> Task details
Output, unchanged, every line from the one containing "- **최악의 경우**: 가지치기가 전혀 일어나지 않으면 브루트포스와 동일" down to the one containing "- 전화번호 문자 조합", with both of those lines included.

+++ Records for this exercise +++

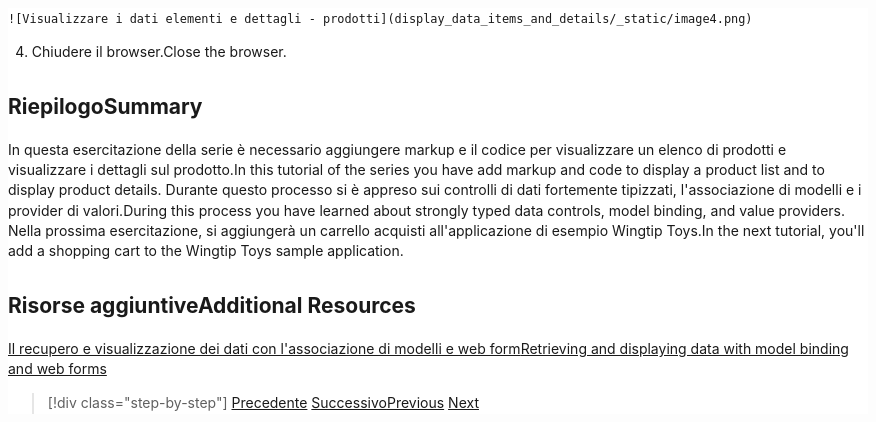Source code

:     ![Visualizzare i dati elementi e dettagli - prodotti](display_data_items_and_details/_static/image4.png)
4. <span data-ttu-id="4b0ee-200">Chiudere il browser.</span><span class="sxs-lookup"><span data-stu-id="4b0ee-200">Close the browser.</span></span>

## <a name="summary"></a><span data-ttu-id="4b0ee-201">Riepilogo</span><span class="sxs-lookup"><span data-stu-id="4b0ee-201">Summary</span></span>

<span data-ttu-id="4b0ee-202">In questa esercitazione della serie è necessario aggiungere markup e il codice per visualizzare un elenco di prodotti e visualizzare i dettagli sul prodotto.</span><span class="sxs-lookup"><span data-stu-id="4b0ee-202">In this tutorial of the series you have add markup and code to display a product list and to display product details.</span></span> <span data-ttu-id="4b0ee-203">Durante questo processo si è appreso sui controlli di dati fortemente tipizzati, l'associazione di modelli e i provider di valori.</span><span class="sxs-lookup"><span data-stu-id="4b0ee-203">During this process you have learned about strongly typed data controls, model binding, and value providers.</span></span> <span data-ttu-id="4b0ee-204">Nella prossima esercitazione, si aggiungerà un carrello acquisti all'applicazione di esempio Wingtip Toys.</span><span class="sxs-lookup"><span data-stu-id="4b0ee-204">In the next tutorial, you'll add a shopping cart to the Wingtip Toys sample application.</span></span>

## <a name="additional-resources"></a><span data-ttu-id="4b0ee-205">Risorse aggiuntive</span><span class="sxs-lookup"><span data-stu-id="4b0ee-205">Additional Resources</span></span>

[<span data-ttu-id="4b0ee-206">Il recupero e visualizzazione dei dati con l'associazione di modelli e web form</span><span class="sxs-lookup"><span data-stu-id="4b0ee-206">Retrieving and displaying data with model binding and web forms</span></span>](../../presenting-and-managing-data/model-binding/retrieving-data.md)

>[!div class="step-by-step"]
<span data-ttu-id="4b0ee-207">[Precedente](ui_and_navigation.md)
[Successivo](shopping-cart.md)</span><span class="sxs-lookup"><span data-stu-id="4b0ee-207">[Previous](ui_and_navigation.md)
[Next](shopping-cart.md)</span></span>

+++
+++ Records for this exercise +++

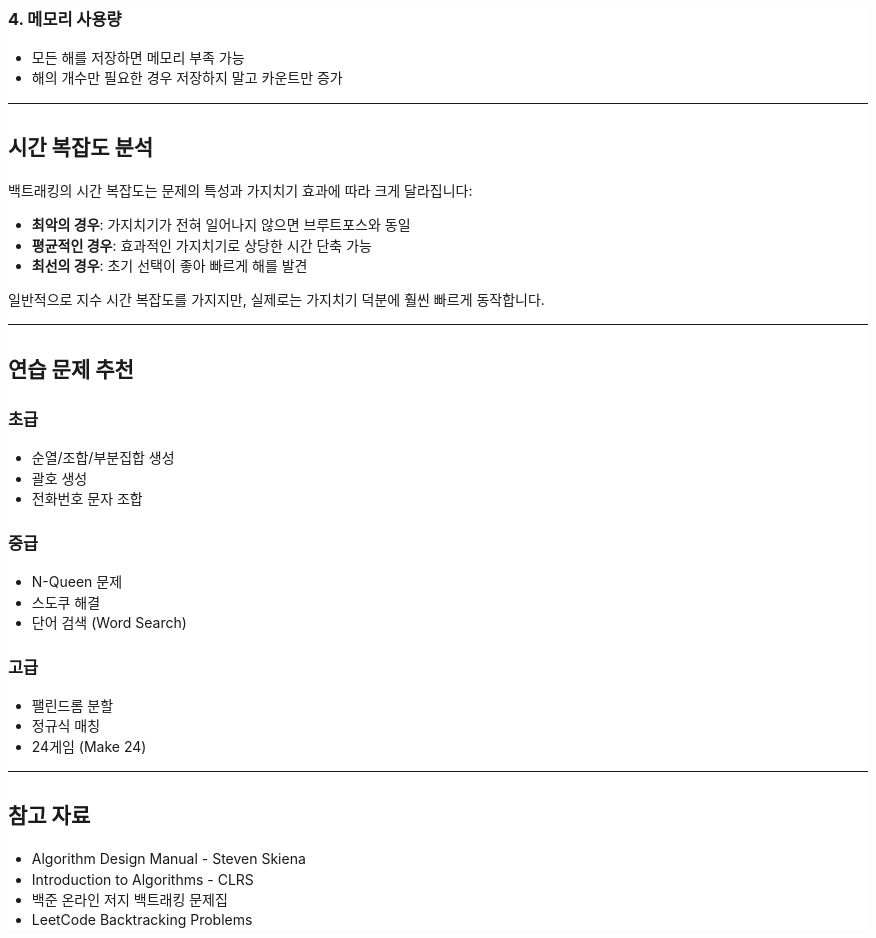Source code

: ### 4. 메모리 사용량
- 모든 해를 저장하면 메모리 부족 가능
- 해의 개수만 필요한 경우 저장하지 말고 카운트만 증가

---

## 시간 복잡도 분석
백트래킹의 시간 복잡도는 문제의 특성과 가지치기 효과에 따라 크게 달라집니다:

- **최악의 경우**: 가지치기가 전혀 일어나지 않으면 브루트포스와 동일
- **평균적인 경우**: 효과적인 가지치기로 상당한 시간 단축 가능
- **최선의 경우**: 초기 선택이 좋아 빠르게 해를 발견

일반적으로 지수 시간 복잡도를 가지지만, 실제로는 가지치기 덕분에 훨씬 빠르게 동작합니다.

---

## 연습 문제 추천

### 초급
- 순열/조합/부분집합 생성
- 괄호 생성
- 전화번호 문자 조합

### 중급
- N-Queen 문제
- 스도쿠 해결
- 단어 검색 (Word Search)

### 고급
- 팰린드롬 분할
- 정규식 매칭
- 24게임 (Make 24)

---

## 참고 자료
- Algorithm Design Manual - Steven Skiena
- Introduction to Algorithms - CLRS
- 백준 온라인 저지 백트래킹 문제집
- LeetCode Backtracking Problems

+++

> Final answer
- **최악의 경우**: 가지치기가 전혀 일어나지 않으면 브루트포스와 동일
- **평균적인 경우**: 효과적인 가지치기로 상당한 시간 단축 가능
- **최선의 경우**: 초기 선택이 좋아 빠르게 해를 발견

일반적으로 지수 시간 복잡도를 가지지만, 실제로는 가지치기 덕분에 훨씬 빠르게 동작합니다.

---

## 연습 문제 추천

### 초급
- 순열/조합/부분집합 생성
- 괄호 생성
- 전화번호 문자 조합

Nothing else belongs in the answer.